The following is a summary of “Effects of RT-qPCR standards on reproducibility and comparability in monitoring SARS-CoV-2 levels in wastewater,” published in the October 2024 issue of Infectious Disease by Juutinen et al.
Reverse transcription-quantitative PCR (RT-qPCR) has been widely employed to monitor viruses, including severe acute respiratory syndrome coronavirus 2 (SARS-CoV-2), in wastewater, utilizing various materials such as plasmid DNA, synthetic nucleic acids, PCR amplicons, genomic DNA, and cDNA to generate standard curves for quantification.
Researchers conducted a study to assess the performance of 3 common standards for quantifying SARS-CoV-2 RNA in wastewater samples from 9 wastewater treatment plants in Finland as part of the national wastewater surveillance program.
They compared RT-qPCR results from 148 wastewater samples using both IDT (#10006625, IDT, USA) and CODEX standards (#SC2-RNAC-1100, CODEX DNA), along with 179 samples using IDT and EURM019 standards (#EURM-019, European Commission, Joint Research Centre).

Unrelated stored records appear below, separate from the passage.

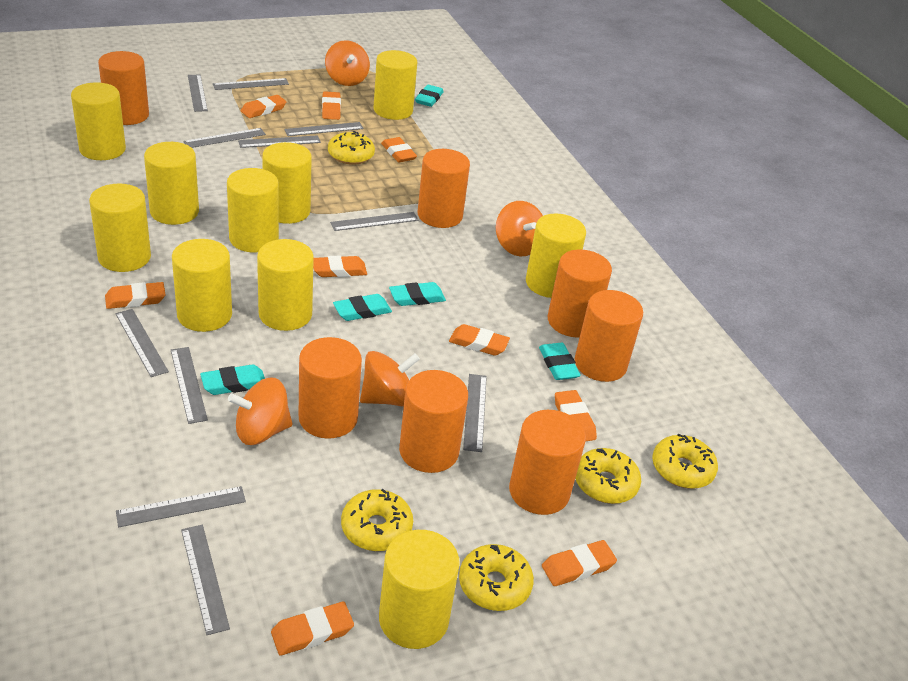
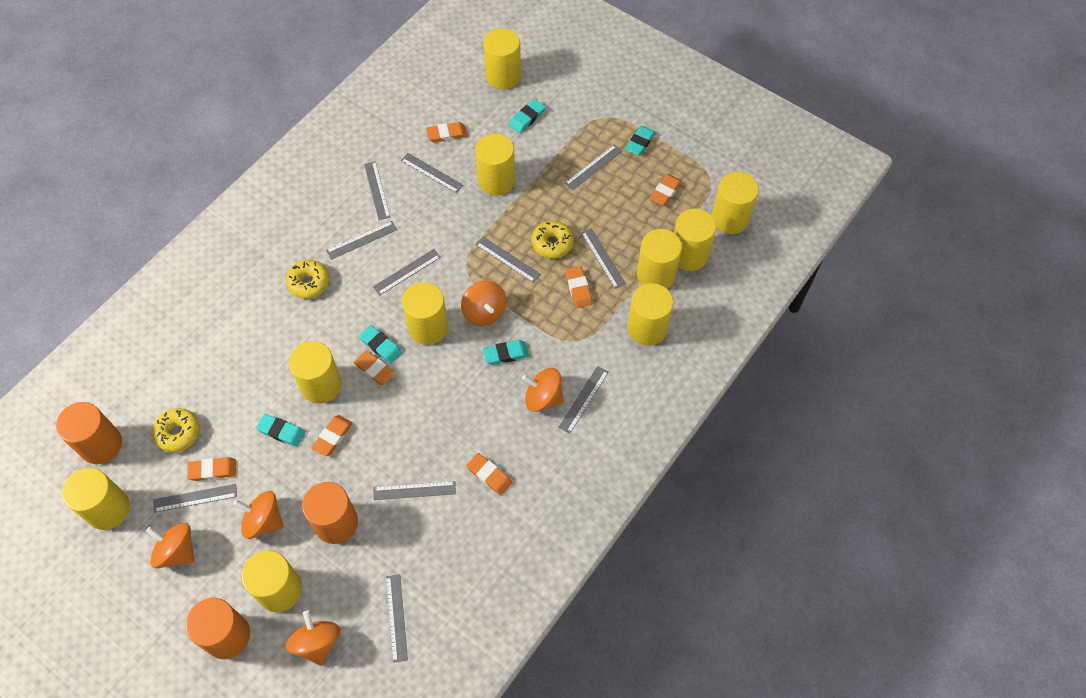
orange cylinder: 7 -> 3
orange eraser: 9 -> 7
orange spinning top: 4 -> 5
yellow donut: 5 -> 3

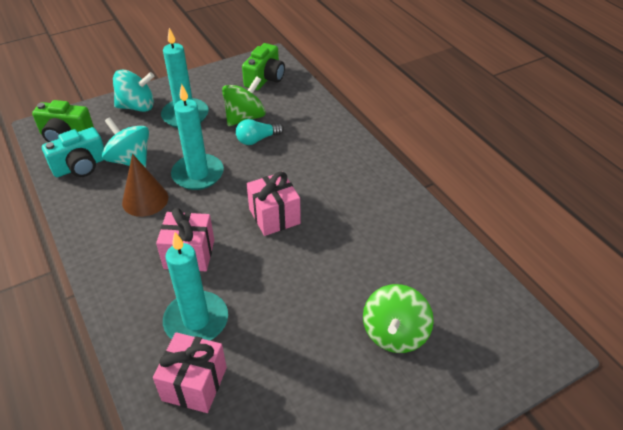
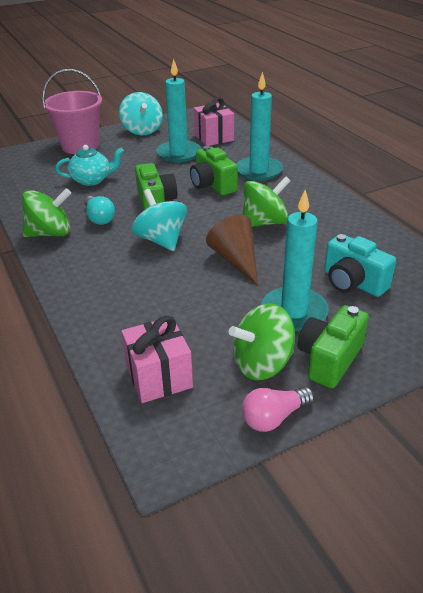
green camera: 2 -> 3
green spinning top: 2 -> 3
pink bucket: 0 -> 1
pink gift: 3 -> 2
pink light bulb: 0 -> 1
turquoise teapot: 0 -> 1

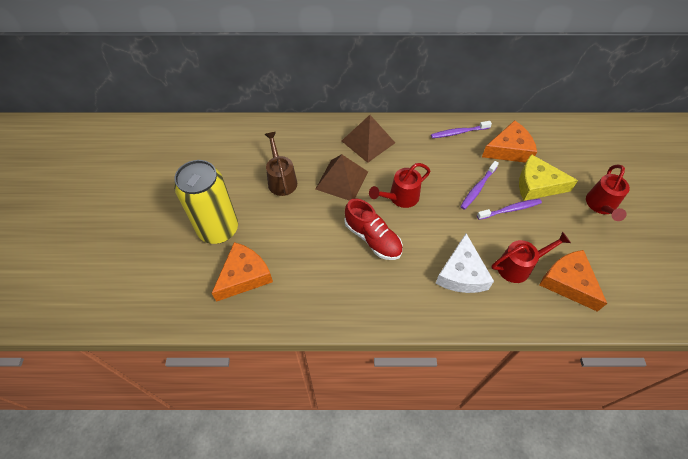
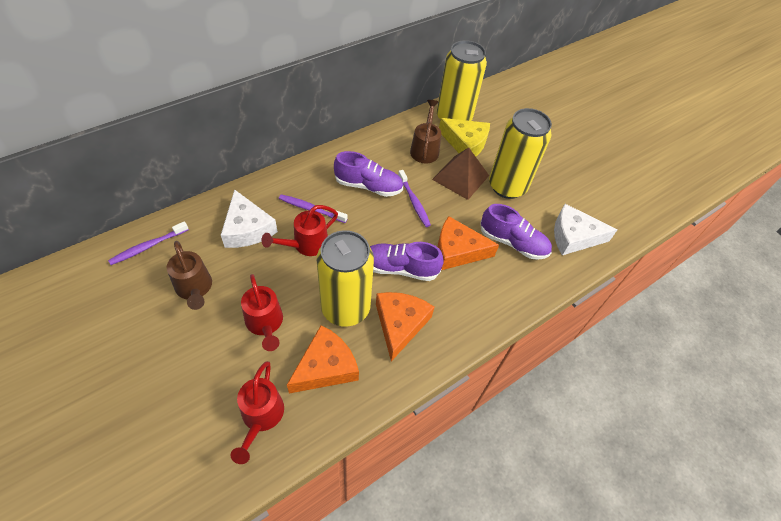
brown pyramid: 2 -> 1
brown watering can: 1 -> 2
purple shoe: 0 -> 3
red shoe: 1 -> 0
white cheese: 1 -> 2
yellow can: 1 -> 3

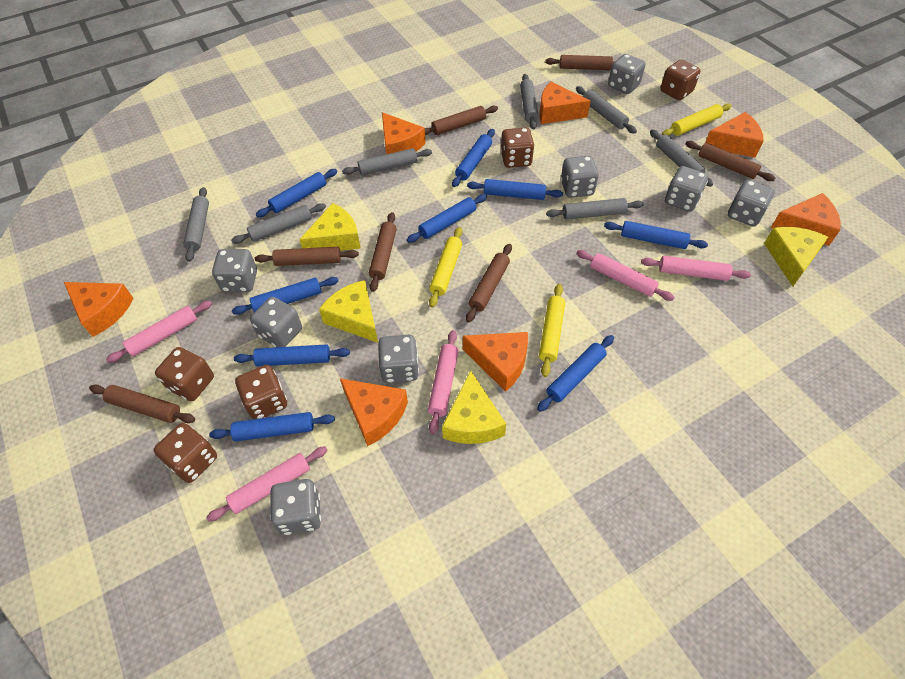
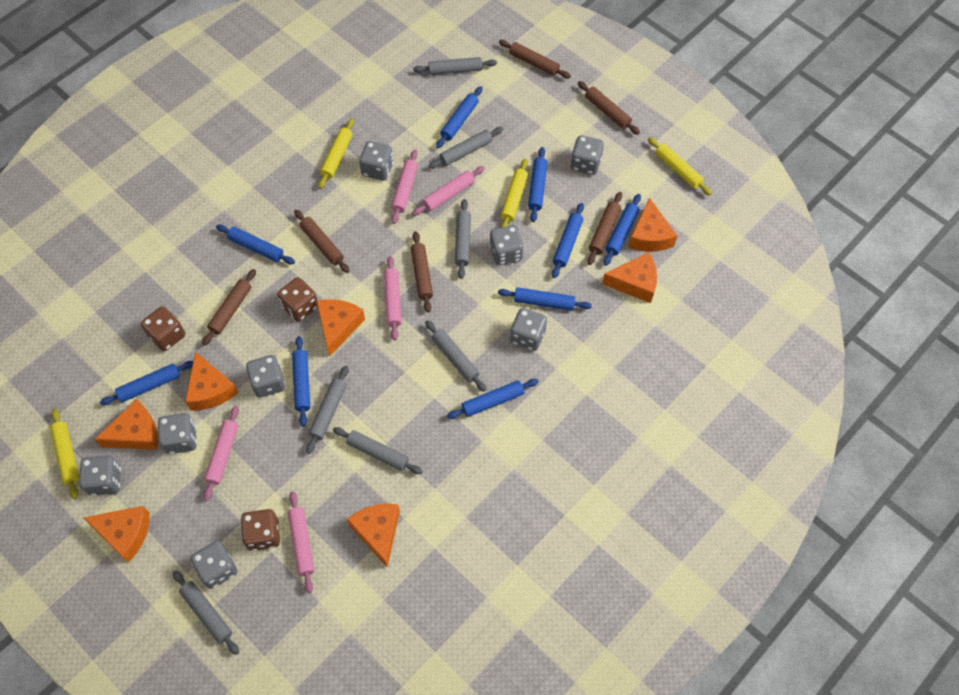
brown dice: 5 -> 3
brown rolling pin: 7 -> 6
yellow cheese: 4 -> 0
yellow rolling pin: 3 -> 4

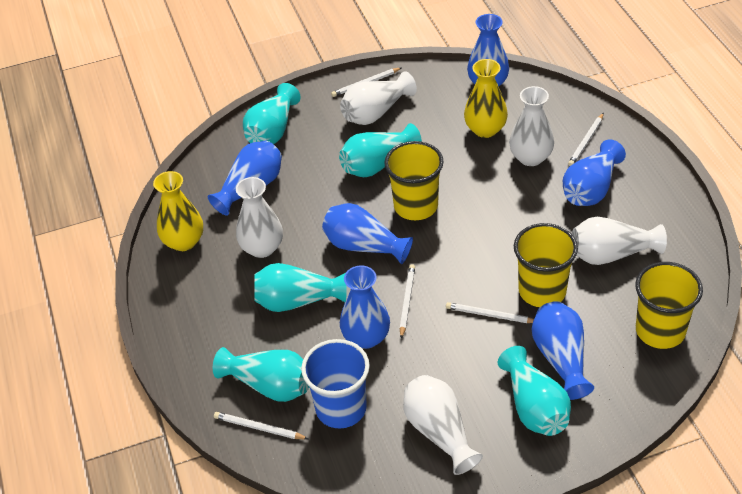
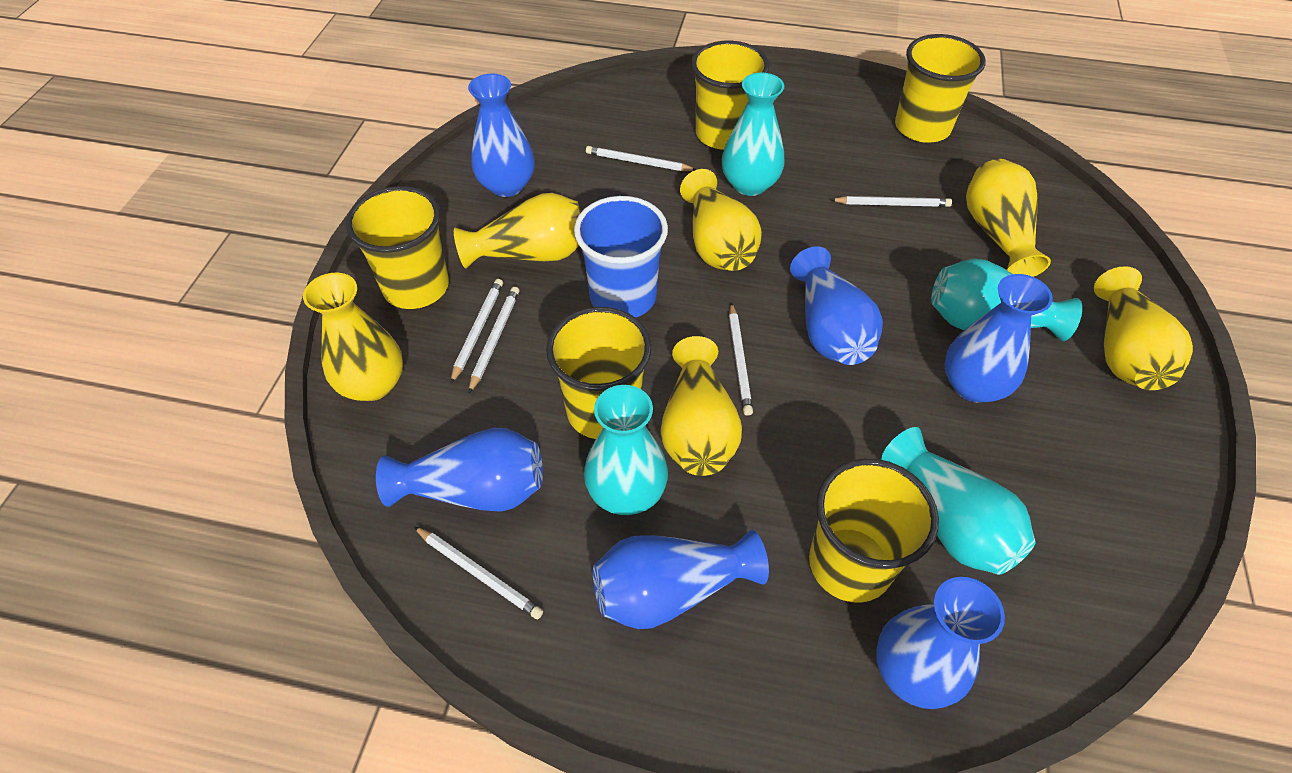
turquoise vase: 5 -> 4
white pencil: 5 -> 6
white vase: 5 -> 0
yellow cup: 3 -> 5
yellow vase: 2 -> 6

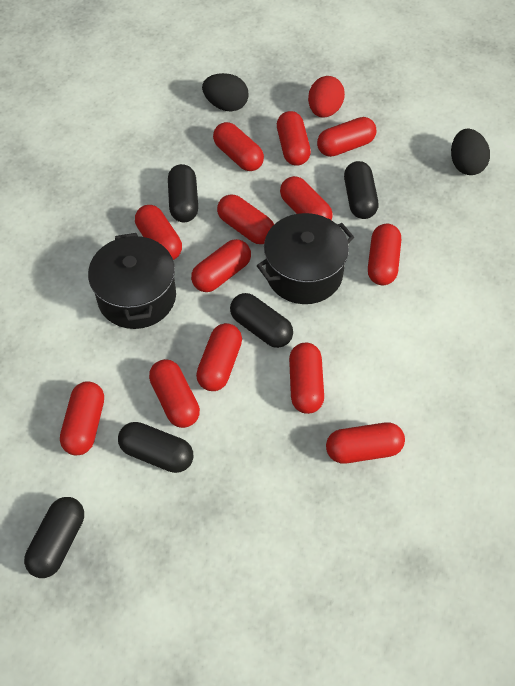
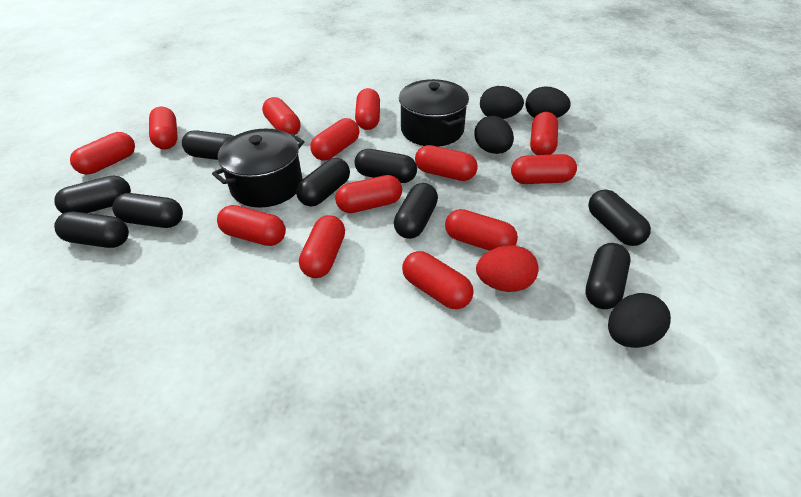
black capsule: 5 -> 9
black egg: 2 -> 4

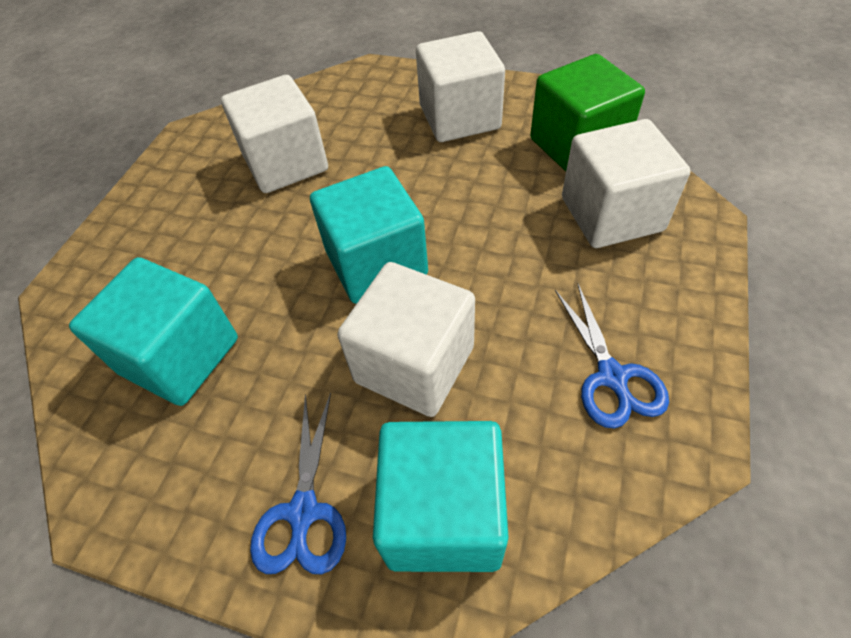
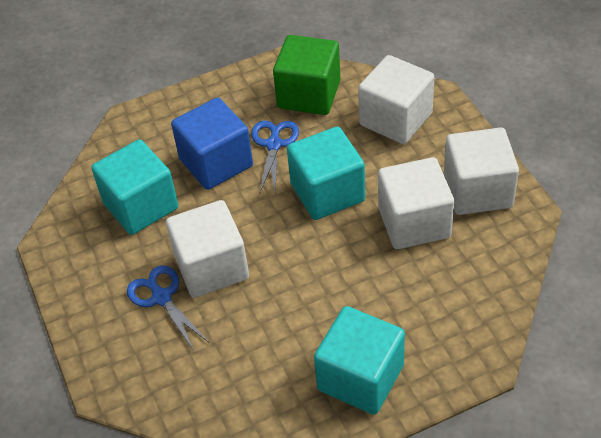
blue cube: 0 -> 1

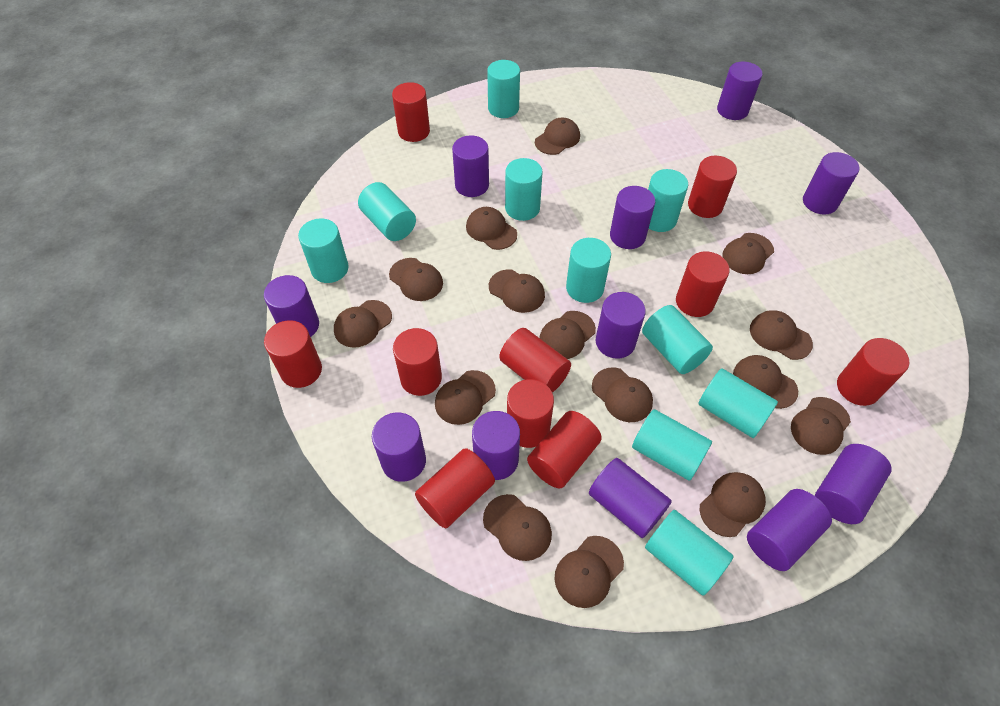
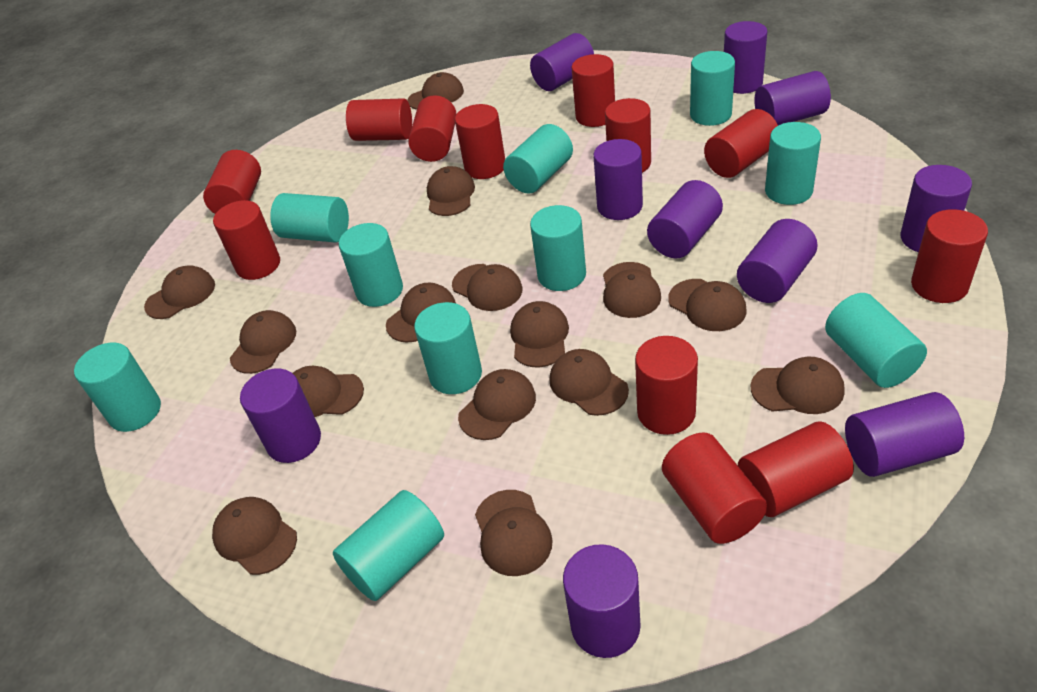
purple cylinder: 11 -> 10
red cylinder: 10 -> 12

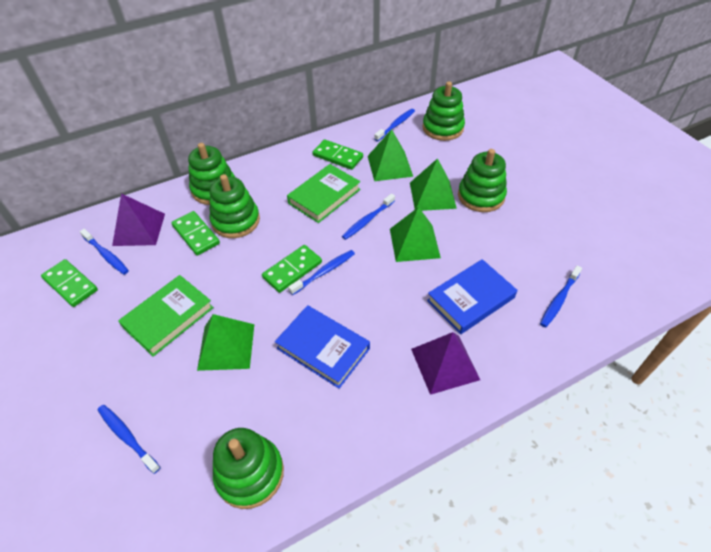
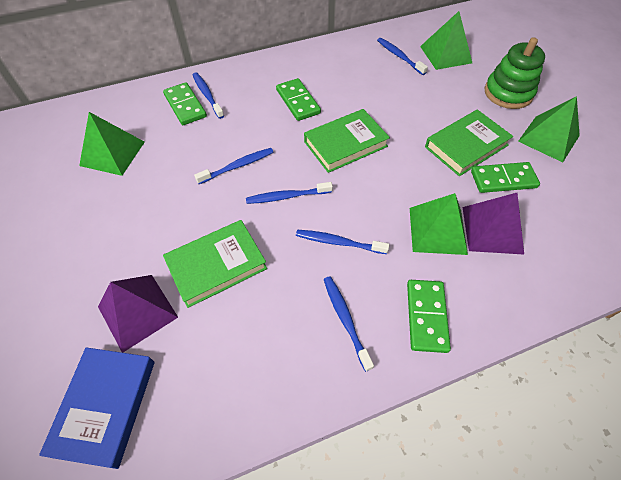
blue book: 2 -> 1
green book: 2 -> 3
green stacking toy: 5 -> 1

The results showed that the CODEX standard provided more stable results among the tested standards than the IDT and EURM019 standards, SARS-CoV-2 levels were significantly higher with the IDT standard (4.36 Log10 GC/100 mL) than the CODEX standard (4.05 Log10 GC/100 mL). Additionally, quantification with the IDT standard (5.27 Log10 GC/100 mL) exceeded values obtained with the EURM019 standard (4.81 Log10 GC/100 mL), the SARS-CoV-2 RNA quantified using IDT and CODEX standards showed stronger concordance (Spearman’s correlation rho median of 0.79) than those quantified with IDT and EURM019 standards (rho median of 0.59).
They concluded the choice of standard material affected SARS-CoV-2 RNA quantification in wastewater, emphasizing the need of harmonizing standard materials.